5. A robotics visual and auditory system comprising;

a stereo module which extracts and localizes a longitudinally long matter, based on a parallax extracted from images taken by a stereo camera, and extracts stereo event,

an association module which determines each speaker's direction, based on directional information of sound source localization of the auditory event and face localization of the face event, from said auditory, face, stereo, and motor events, generates an auditory stream, a face stream and a stereo visual stream by connecting said events in the temporal direction using a Kalman filter for determinations, and further generates an association stream associating these streams, and

6. A robotics visual and auditory system as set forth in claim 4 or claim 5, characterized in that;

when the speech recognition by the auditory module failed, the attention control module is made up as to collect speeches again from the microphones with the microphones and the camera turned to the sound source direction of the sound signals, and to perform again speech recognition of the speech by the auditory module, based on the sound signals conducted sound source localization and sound source separation.

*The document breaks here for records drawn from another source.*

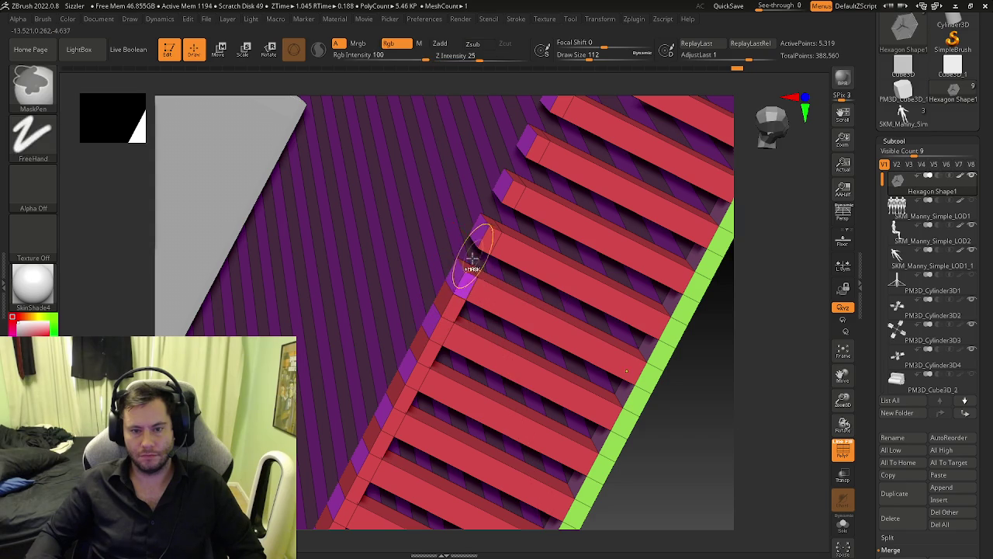
Step: Extend more slat ends further up the railing so they join their neighbours
drag(466, 267, 489, 231)
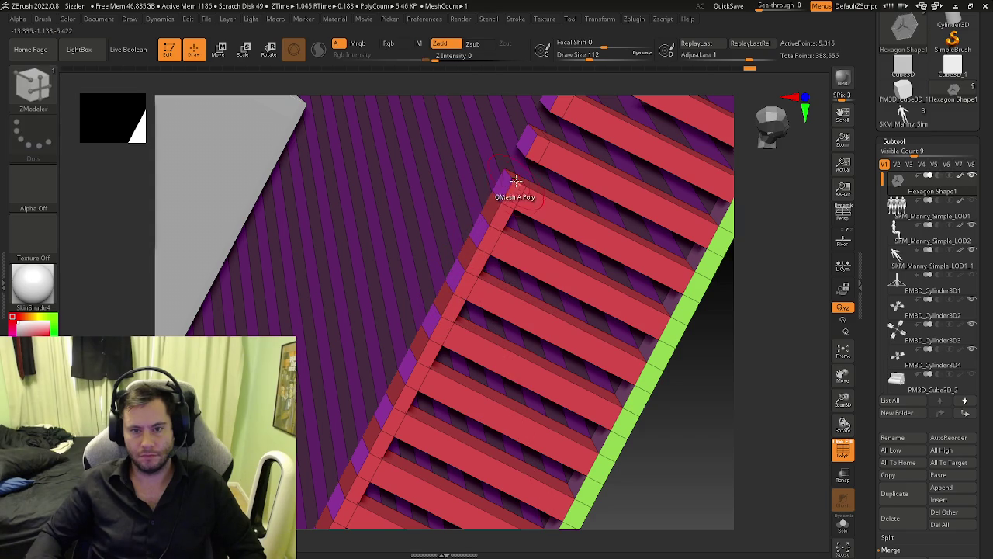
right_drag(528, 165, 424, 271)
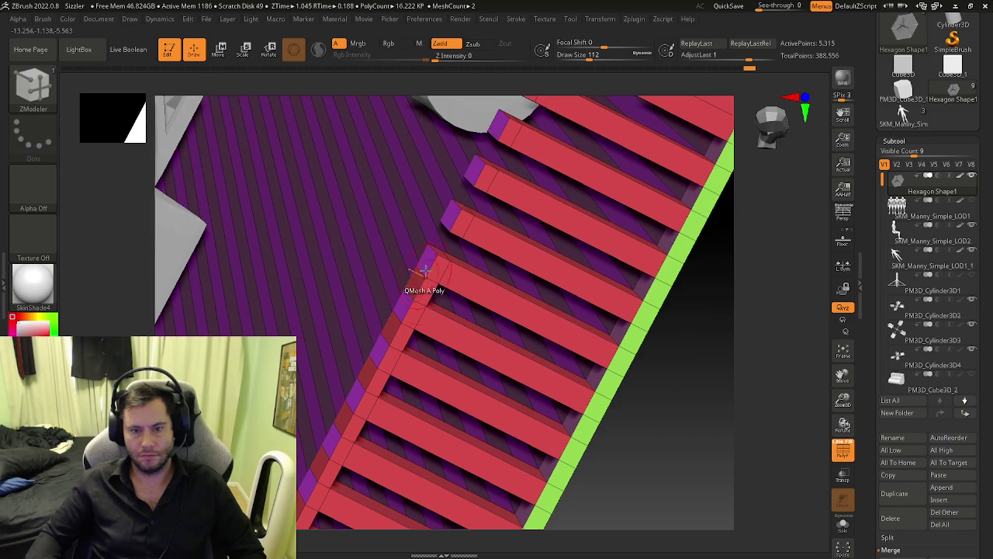
drag(440, 252, 465, 211)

7. A robotics visual and auditory system as set forth in claim 4 or claim 5, characterized in that;

the auditory module refers to the face event from the face module upon performing the speech recognition.

8. A robotics visual and auditory system as set forth in claim 5, characterized in that;

the auditory module refers to the stereo event from the stereo module upon performing the speech recognition.

9. A robotics visual and auditory system as set forth in claim 5, characterized in that;

the auditory module refers to the face event from the face module and the stereo event from the stereo module upon performing the speech recognition.

10. A robotics visual and auditory system as set forth in claim 4 or claim 5, wherein it is provided with a dialogue part to output the speech recognition results judged by the auditory module to outside.

11. A robotics visual and auditory system as set forth in claim 4 or claim 5, wherein a pass range of the active direction pass filter can be controlled for each frequency.

12. A robotics visual and auditory system as set forth in claim 4 or claim 5, wherein the selector calculates the cost function value, upon integrating the speech recognition result, based on the recognition result by the speech recognition and the direction determined by the association module, and judges the speech recognition process result having the maximum value of the cost function as the most reliable speech recognition result.

13. A robotics visual and auditory system as set forth in claim 4 or claim 5, characterized in that; it recognizes the speaker's name based on the acoustic model utilized to obtain speech recognition result.